Ich weiß nicht, mit wem die Hände ringen, wohl mehr mit sich selbst, denn Waltraud B. erhielt lange nicht einmal eine Antwort auf ihr Angebot. Erst kurz vor dem regulären Pensionsantritt traf dann doch ein Schreiben ein, die händeringenden Hände hatten sich dazu durchgerungen.
Man freue sich über die Bereitschaft der Kollegin, auch weit über das reguläre Pensionsantrittsalter hinaus an der Schule tätig sein zu wollen, hieß es darin. Leider könne man aber als Bezahlung nur das Einstiegsgehalt einer Junglehrerin anbieten.
Waltraud B. hätte, wenn sie weiter arbeiten gegangen wäre, deutlich weniger verdient, als ihr Ruhegenuss ausmacht. Sie packte ihre sieben Zwetschgen und trat die Pension an. Die händeringenden Hände müssen weiter händeringend Personal suchen.

Sie sollten damit bald fertig sein, denn bei all dieser Sucherei und Geldnachschmeißerei wird eines gern vergessen: es geht nicht allein um die Kinder, die zu wenig Deutsch können.

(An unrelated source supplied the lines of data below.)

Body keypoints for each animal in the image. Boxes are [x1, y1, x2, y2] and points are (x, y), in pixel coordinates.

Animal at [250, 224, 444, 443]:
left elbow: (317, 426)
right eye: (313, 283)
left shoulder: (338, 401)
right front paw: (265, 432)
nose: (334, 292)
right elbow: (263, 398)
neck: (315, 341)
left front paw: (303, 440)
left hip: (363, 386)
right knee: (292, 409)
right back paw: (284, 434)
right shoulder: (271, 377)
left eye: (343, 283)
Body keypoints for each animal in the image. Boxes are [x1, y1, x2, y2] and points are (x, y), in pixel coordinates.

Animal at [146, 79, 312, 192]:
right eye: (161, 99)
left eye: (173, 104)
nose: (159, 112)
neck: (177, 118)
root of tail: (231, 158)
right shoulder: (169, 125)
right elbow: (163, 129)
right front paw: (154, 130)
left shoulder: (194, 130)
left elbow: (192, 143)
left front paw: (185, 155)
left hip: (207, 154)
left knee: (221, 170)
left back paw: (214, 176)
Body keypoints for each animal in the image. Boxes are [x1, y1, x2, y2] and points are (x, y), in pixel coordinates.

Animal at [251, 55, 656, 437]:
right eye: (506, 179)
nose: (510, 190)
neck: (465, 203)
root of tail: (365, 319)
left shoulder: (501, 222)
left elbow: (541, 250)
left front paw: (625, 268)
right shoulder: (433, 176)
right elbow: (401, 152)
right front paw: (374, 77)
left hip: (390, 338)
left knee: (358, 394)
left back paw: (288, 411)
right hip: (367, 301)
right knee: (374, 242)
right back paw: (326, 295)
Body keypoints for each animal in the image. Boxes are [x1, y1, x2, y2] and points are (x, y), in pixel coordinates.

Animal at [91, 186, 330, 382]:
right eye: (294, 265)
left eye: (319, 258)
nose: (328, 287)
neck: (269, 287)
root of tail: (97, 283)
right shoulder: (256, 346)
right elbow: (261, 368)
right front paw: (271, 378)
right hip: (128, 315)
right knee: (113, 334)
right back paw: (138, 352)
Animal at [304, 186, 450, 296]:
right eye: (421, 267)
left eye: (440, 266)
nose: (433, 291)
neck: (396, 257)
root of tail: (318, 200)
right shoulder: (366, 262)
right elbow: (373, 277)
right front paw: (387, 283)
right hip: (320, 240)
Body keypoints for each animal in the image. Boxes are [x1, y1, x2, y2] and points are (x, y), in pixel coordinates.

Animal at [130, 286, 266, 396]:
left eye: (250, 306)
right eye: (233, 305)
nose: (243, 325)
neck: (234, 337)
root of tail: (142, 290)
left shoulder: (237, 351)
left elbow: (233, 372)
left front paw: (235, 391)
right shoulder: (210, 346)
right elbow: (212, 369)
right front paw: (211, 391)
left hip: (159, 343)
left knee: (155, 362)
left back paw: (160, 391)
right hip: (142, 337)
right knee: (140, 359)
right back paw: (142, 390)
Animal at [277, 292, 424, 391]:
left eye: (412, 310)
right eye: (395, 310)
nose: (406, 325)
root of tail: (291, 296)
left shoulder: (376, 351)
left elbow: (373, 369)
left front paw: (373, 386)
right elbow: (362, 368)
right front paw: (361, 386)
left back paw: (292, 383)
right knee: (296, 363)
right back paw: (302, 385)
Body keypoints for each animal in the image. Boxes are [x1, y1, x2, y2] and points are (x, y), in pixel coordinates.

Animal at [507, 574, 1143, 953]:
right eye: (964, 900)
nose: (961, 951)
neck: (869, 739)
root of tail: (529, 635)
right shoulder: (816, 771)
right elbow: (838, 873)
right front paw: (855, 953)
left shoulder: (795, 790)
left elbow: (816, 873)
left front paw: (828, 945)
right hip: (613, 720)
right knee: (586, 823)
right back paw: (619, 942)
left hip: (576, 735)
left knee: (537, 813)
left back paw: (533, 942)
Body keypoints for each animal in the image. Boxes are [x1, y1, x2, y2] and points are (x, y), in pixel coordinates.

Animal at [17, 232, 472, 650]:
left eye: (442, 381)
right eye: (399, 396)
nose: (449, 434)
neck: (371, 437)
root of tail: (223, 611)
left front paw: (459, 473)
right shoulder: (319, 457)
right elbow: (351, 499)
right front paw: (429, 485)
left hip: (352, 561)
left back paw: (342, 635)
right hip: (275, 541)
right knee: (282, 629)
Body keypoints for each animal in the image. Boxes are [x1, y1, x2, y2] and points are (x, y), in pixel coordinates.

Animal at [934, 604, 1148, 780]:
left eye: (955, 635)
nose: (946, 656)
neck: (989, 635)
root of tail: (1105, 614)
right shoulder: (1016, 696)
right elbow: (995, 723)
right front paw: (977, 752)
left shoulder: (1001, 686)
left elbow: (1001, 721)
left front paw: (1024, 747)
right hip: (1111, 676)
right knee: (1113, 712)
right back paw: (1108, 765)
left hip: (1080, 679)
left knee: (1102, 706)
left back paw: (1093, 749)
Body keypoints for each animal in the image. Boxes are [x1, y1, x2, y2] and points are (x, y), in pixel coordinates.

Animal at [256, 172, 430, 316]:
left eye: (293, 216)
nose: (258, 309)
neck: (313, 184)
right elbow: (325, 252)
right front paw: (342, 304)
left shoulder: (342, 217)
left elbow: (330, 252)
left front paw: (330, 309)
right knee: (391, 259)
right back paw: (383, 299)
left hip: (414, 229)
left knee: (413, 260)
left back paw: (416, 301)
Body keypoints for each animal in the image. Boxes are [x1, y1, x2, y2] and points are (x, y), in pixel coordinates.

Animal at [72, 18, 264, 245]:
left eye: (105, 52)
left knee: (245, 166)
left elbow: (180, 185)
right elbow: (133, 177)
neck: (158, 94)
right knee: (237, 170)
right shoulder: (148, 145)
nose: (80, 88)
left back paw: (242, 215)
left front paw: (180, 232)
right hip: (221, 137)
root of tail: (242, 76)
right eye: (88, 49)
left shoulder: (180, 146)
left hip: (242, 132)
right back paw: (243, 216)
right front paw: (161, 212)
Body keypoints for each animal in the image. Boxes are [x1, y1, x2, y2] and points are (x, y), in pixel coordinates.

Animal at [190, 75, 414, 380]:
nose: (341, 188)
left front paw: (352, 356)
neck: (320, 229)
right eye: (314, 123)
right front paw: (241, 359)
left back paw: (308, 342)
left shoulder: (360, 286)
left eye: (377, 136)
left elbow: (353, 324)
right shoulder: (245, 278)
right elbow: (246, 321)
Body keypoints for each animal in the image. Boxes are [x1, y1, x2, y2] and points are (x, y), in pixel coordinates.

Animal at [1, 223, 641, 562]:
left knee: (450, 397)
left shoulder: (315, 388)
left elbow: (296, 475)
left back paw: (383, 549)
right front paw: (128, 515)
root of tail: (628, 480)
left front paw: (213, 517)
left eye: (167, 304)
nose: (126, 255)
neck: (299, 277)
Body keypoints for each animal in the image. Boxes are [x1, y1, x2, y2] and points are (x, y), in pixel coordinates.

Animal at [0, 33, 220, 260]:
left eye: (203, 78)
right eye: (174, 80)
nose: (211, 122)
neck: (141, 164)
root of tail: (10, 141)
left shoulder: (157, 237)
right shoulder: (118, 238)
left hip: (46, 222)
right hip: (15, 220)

Es geht auch um die Kinder, die mit den Kindern, die zu wenig Deutsch können, in den Klassen sitzen. Um das in aller Klarheit zu sagen: Wir verlieren da gerade eine ganze Bildungsgeneration mit all den Folgen.
Denn was passiert denn, wenn ein großer Teil der Klasse Lerndefizite hat? Alle verlieren. Die Guten, die nicht besser werden und die Schlechten, die nicht gut werden.
Daneben boomen Privatschulen, die sich vor Interessenten kaum mehr wehren können. Aber die muss man sich einmal leisten können. Für die erste Klasse Volksschule im Wiener Theresianum sind aktuell 971 Euro Schulgeld zu bezahlen. Im Monat.
Ein Krisengipfel, bei dem das Thema ganzheitlich gedacht wird, wäre jetzt nicht schlecht. Sonst bleibt wieder das übliche Gemurkse.
Ich wünsche einen ganzheitlich wunderbaren Ostersonntag! Bis in einer kleinen Weile!